Heading into Spanish Harlem was an experience. Lots of different cultures and lots of fun people lining the streets. Being Venezuelan and enjoy good Spanish music, this was refreshing. There were couples dancing salsa and bachata. So much fun and so much energy. Making my way out of the Bronx was where I had the most trouble. I couldn’t even get a “normal” breath in, let alone a deep breath. I was walking at this point and my back could take no more. It was a battle with my mind, legs, and back. My mind wanted to run, my legs were wanting to go faster, but my rotated ribs had other plans. They were is such much stress that it started to leave a bruise under my chest. I couldn’t even touch them. With my curving spine, it pulls other bones with it, aka my ribs. My ribs are in a complete twist, 5+ on the left and 4+ on the right. My right rotated ribs were taped up because they have give me trouble before. But not my left. Regardless I kept going. I was past mile 20 when I told my friend Joanna that I wasn’t going to let this beat me. I was going to run and finish no matter what. She gave me a good kick in the butt and forward I went.
I picked up the pace as the sun set and the day grew into night. Was I really about to finish my marathon in the dark? My goal finish was 5:30 hours. That time flew out the window. On 5th ave, I had to stop again. Stretched and walked and kept going. “Did I break my ribs? Had they been misplaced?” Tons of thoughts filled my head but there was no stopping. It was dark, and I could no longer see Central Park to my right. The whole time I was hoping to beat the sun so I can take pictures through Central Park. The entire time through training, I would imagine myself running through the streets of Central Park. At mile 25 it was pitch dark.
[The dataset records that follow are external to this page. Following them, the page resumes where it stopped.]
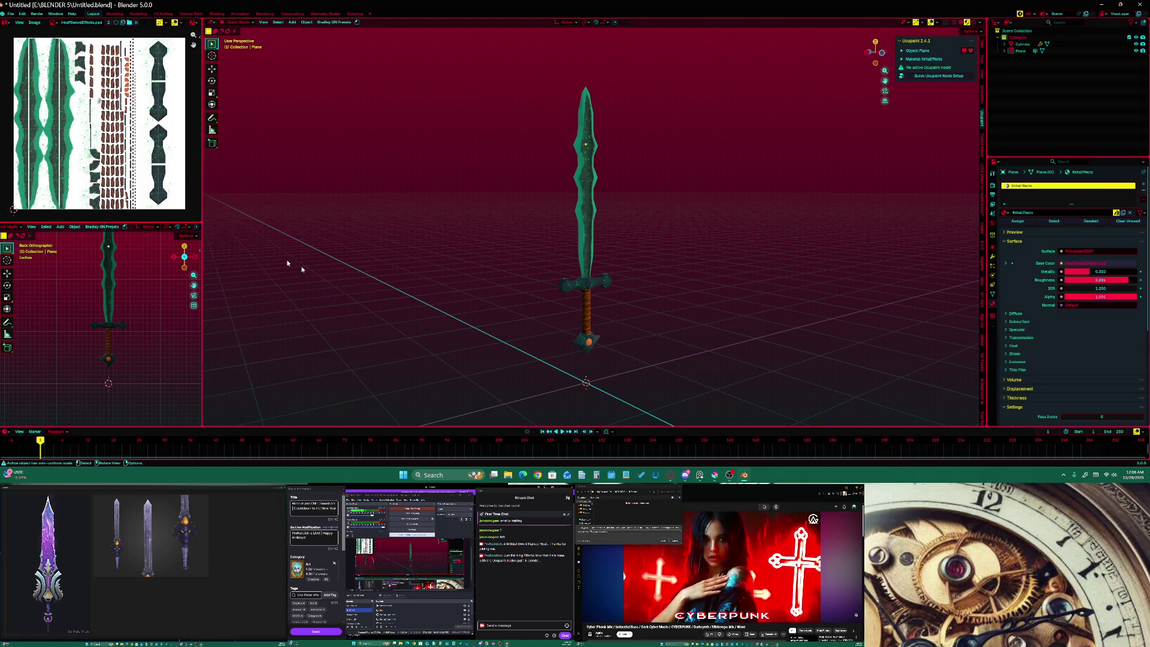
pyautogui.press('alt+Tab')
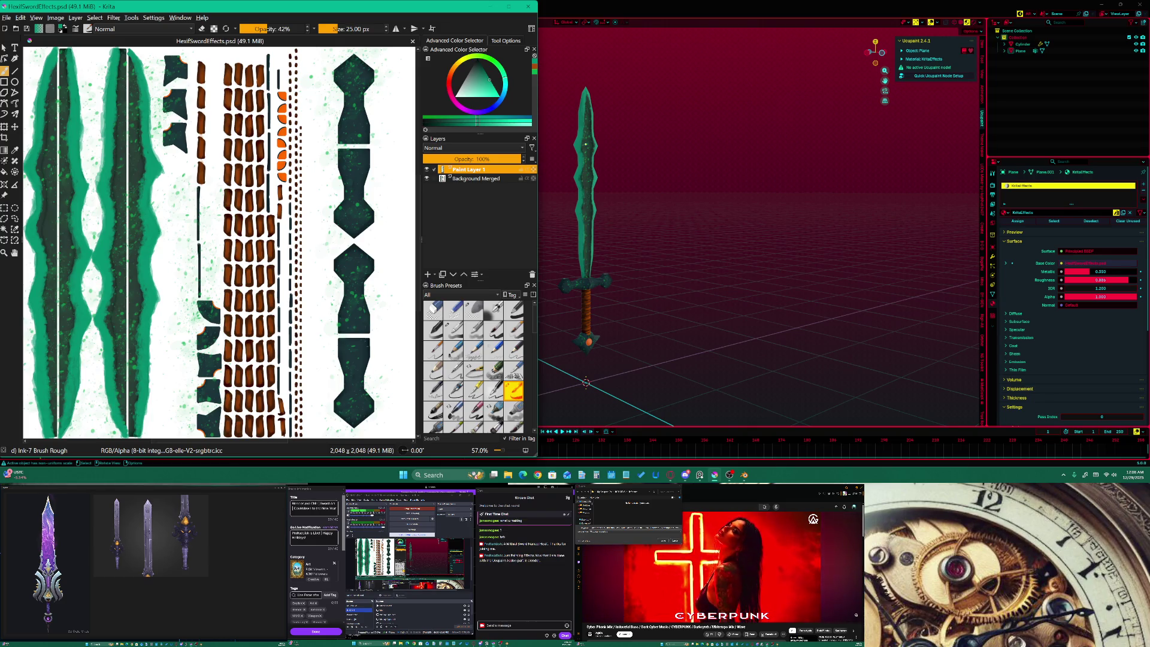
pyautogui.click(354, 333)
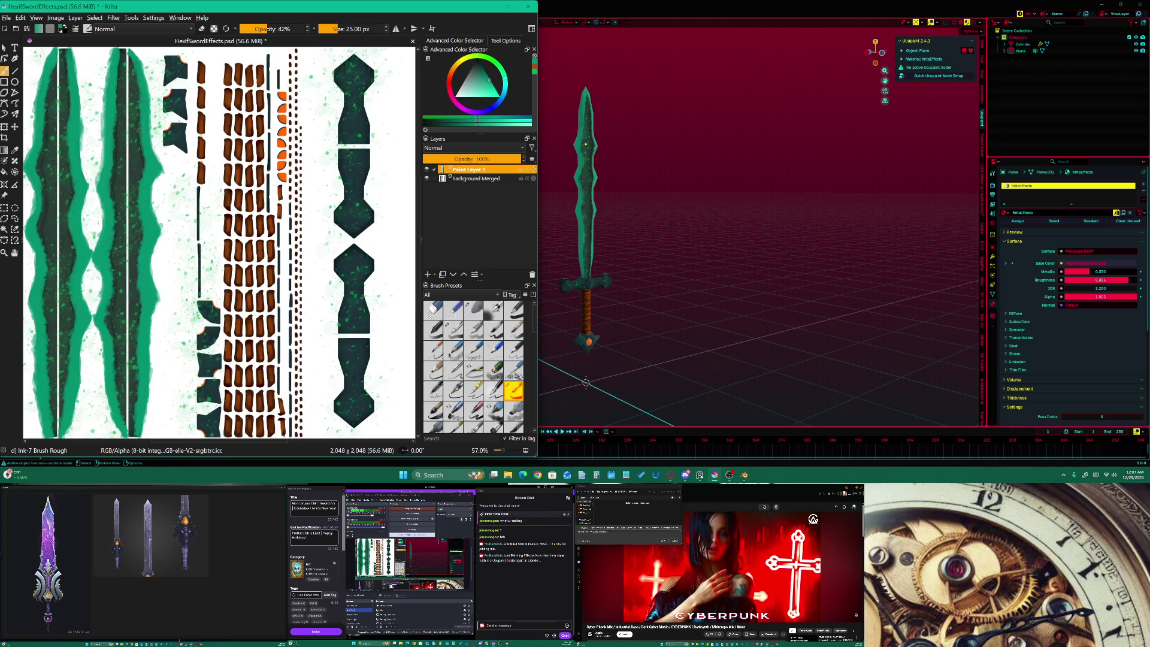
# Darken the blade edge with a stroke, then orbit the textured sword in Blender
pyautogui.moveTo(141, 113); pyautogui.dragTo(141, 150)
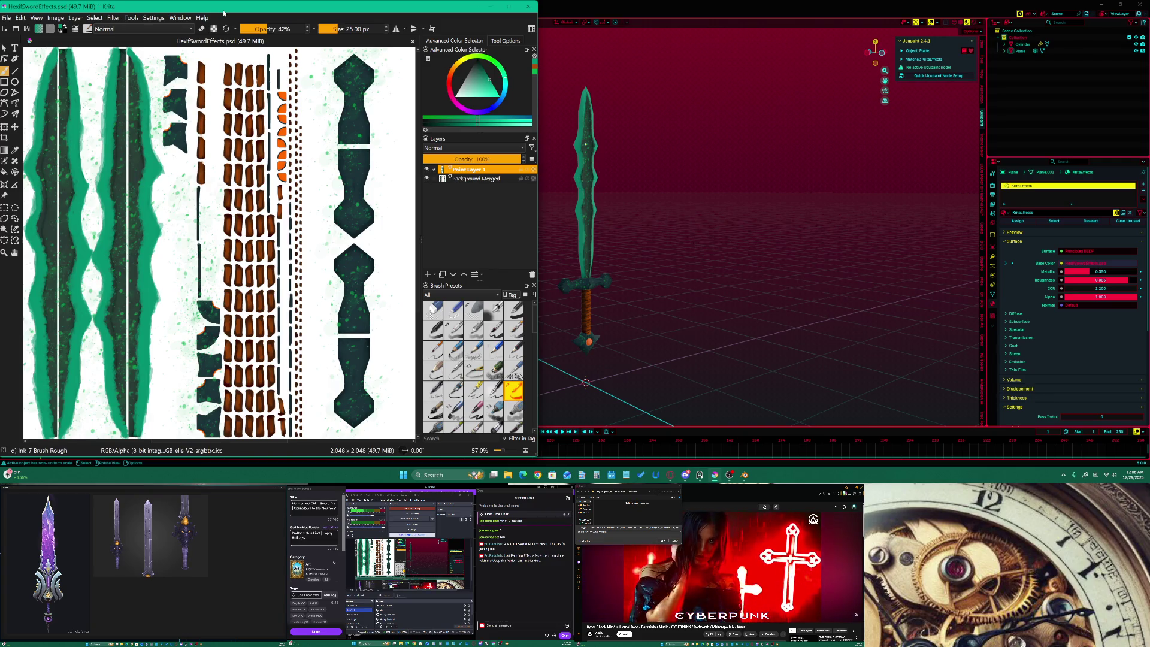
pyautogui.middleClick(621, 310)
pyautogui.moveTo(586, 303)
pyautogui.mouseDown(button='middle')
pyautogui.moveTo(540, 308)
pyautogui.moveTo(586, 305)
pyautogui.mouseUp(button='middle')
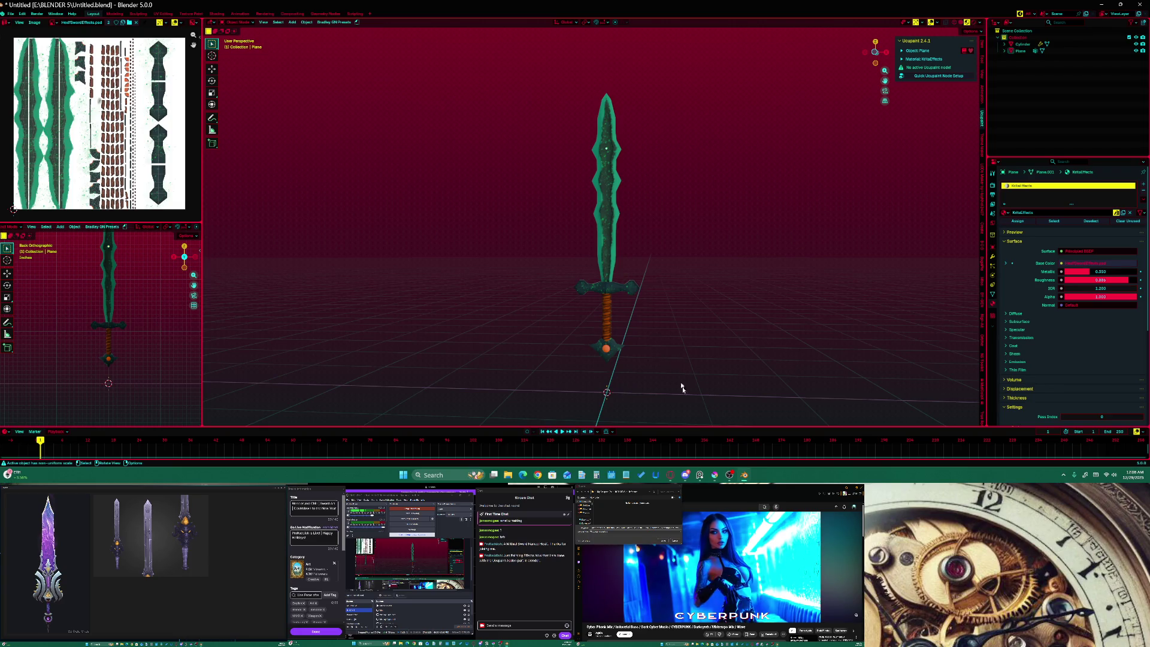
# Bring the HexifSwordEffects.psd texture atlas in Krita back in front of Blender
pyautogui.click(715, 475)
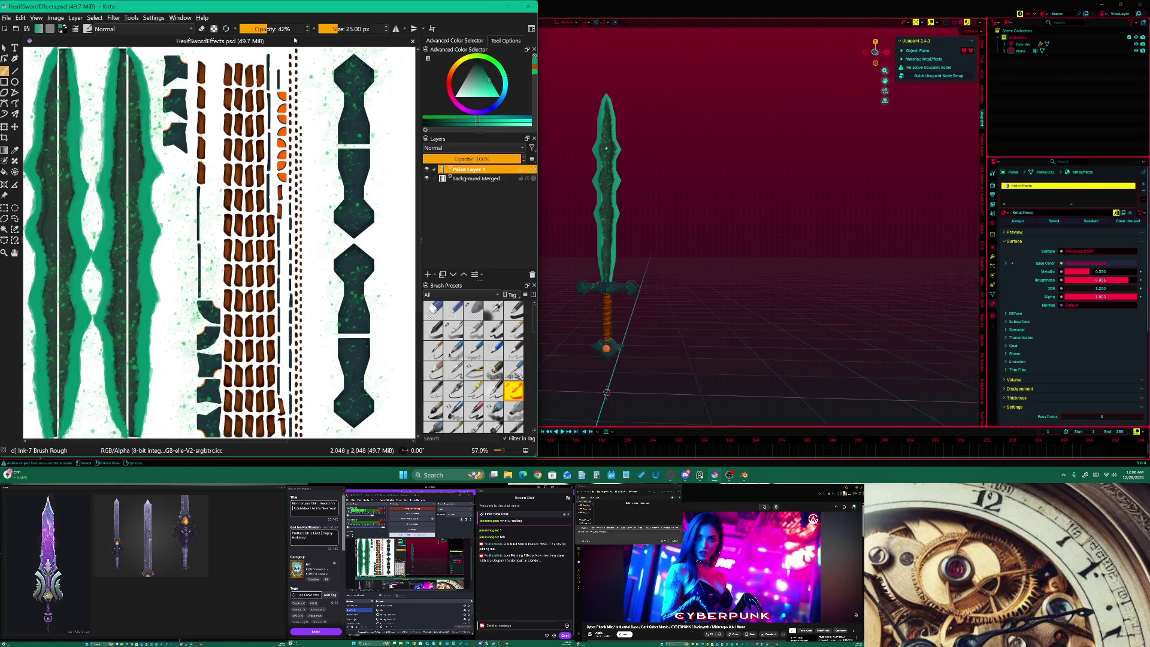
# Switch the brush to eraser mode and erase a small patch on the left blade
pyautogui.click(202, 28)
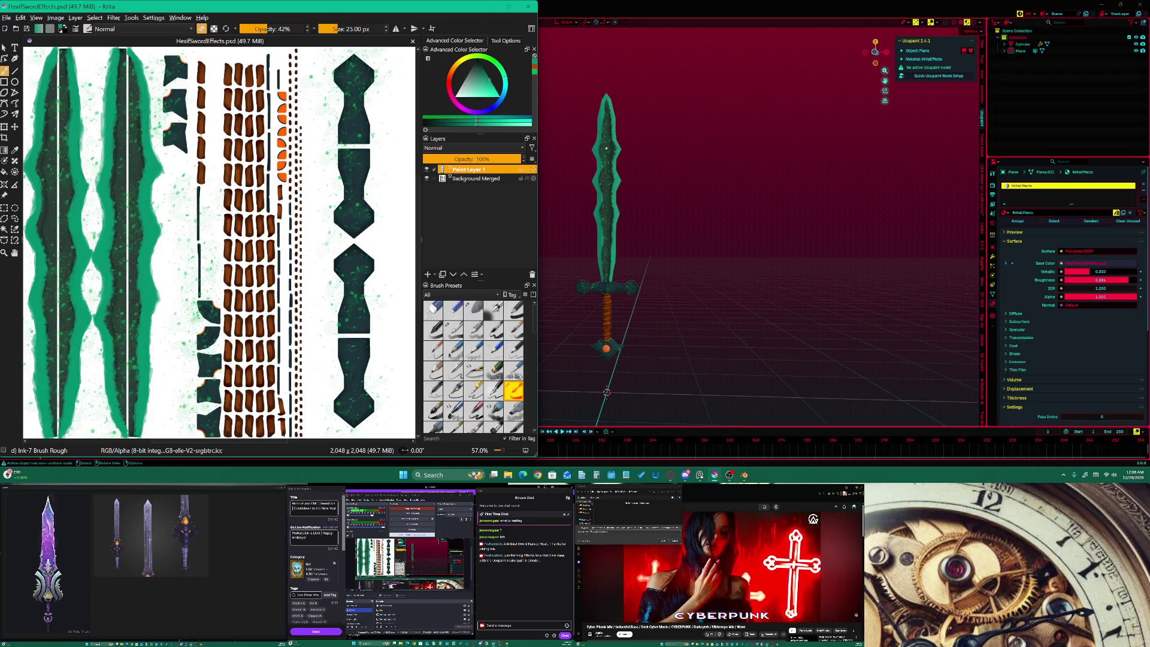
pyautogui.click(68, 133)
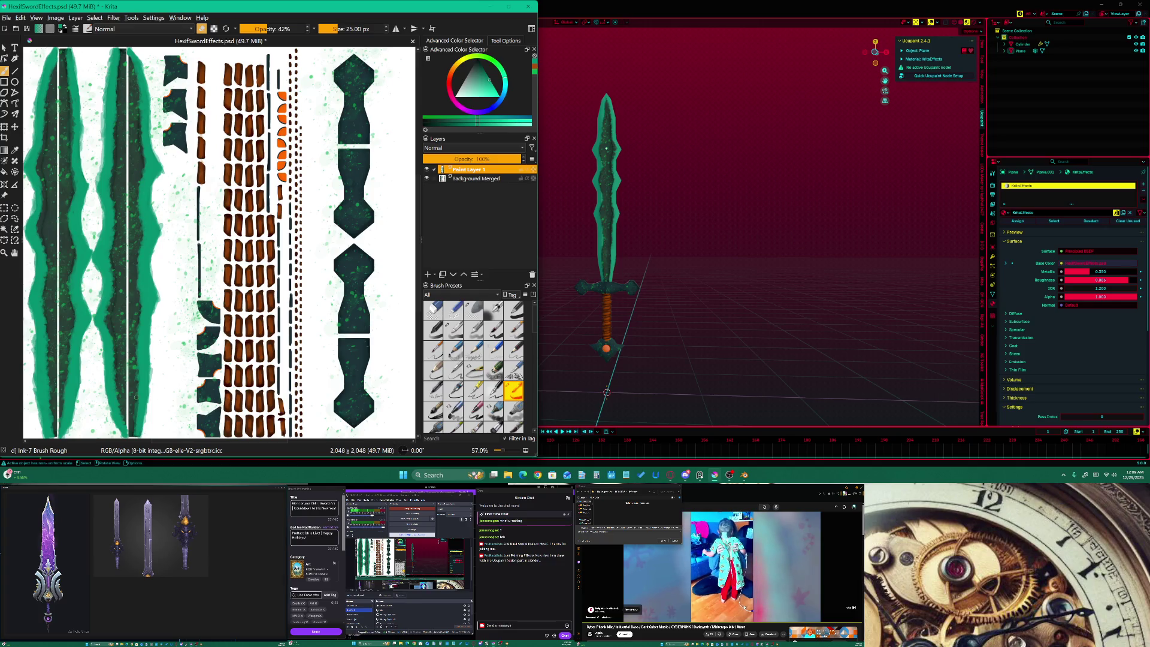
# Add a short stroke to the sword texture, then undo it
pyautogui.moveTo(136, 401); pyautogui.dragTo(133, 413)
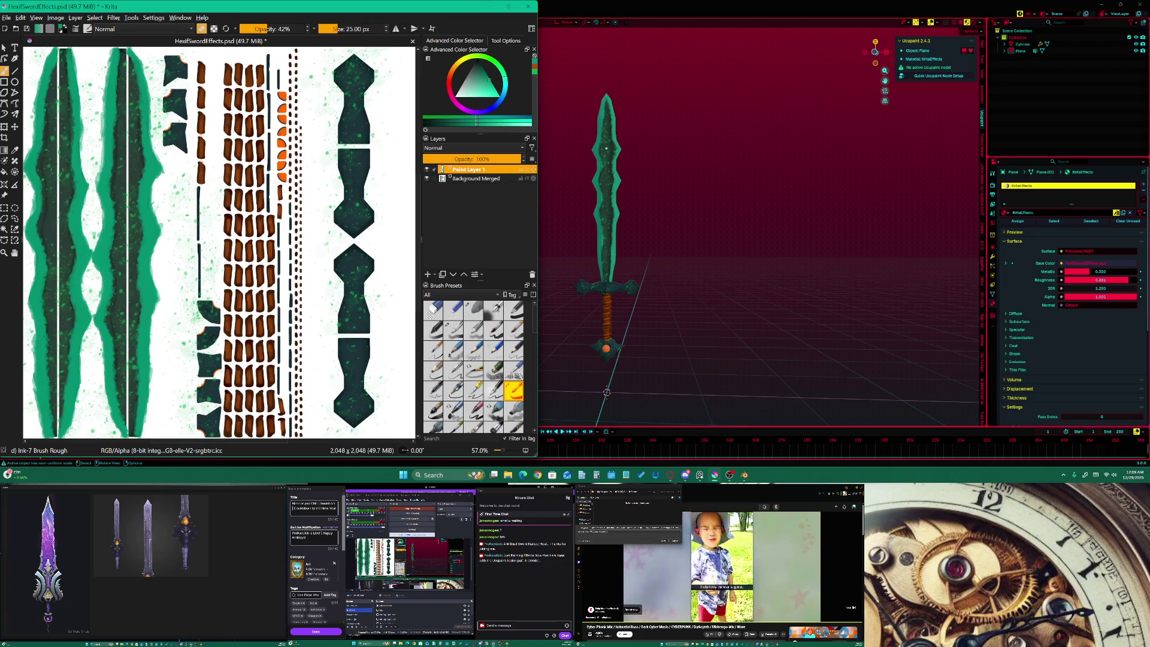
pyautogui.press('ctrl+z')
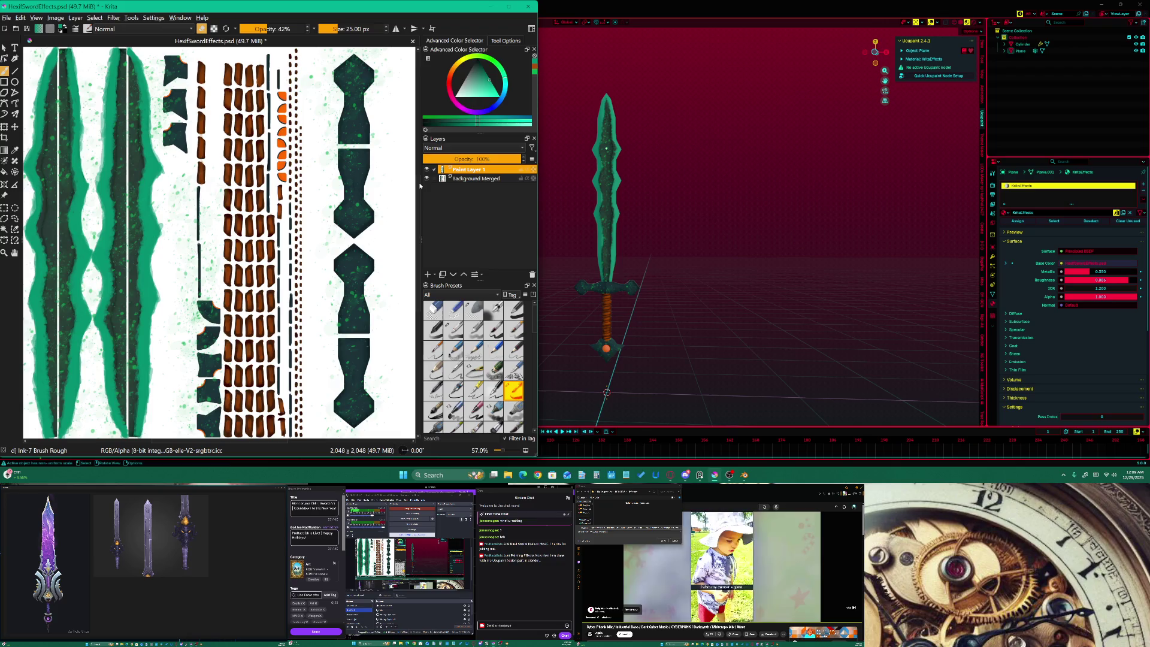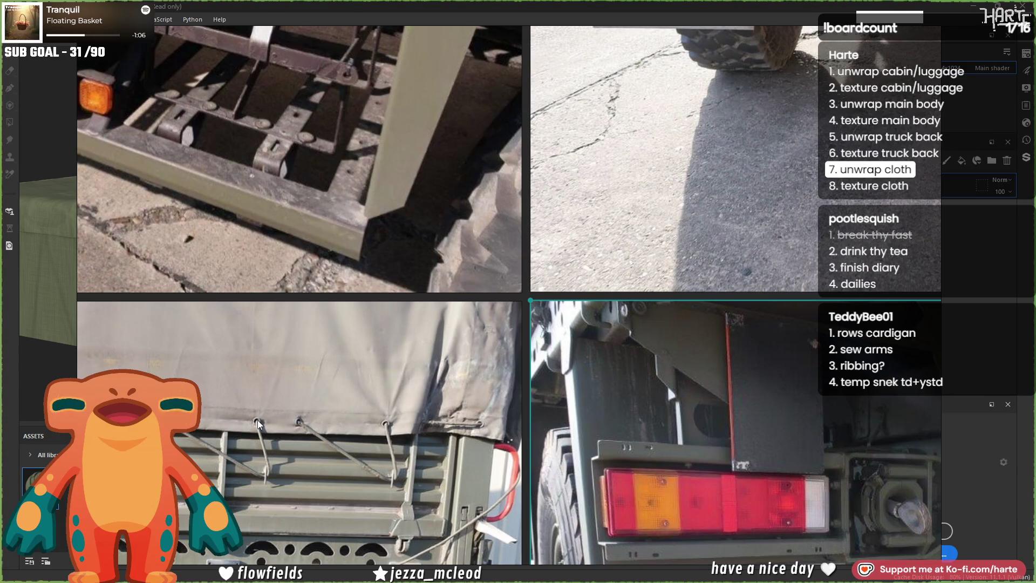
- Dismiss the truck reference photos and switch to 3ds Max to inspect the cloth model
key(alt+Tab)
I knew I was in the park but could see nothing. I pushed and pushed and as I made my last turn onto 67th Street on West Drive, I could see the finish line.
My husband yelled and I caught him of of the corner of my eye. He was yards away with my little cheer fan as I headed for that finish line. I crossed it. I did it. My dream goal, top goal of my bucket list was done and checked off. With my head down in exhaustion, I made my way to get my medal. As I raise my head, I see my dear, close, friend coming towards me ready to honor me with my medal. She put it around my neck and we hugged. A moment I won’t soon forget. I rushed over to the medical tent and tried to catch my breath. After being “cleared” to leave, I walked the mile back to meet my husband and son.
I got my poncho and that was it. I was done. I pinched myself and realized I wasn’t dreaming. This had in fact happened. I officially made my dreams come true and I never doubted myself once. I let the determination, drive, and my heart take control and they brought me to where I wanted to be.
I turned my dreams into reality.
And for those of you wondering how I felt after the race…a week later and still having trouble walking and breathing without pain. I do see my Doctor later this week to see what my spine is up to now.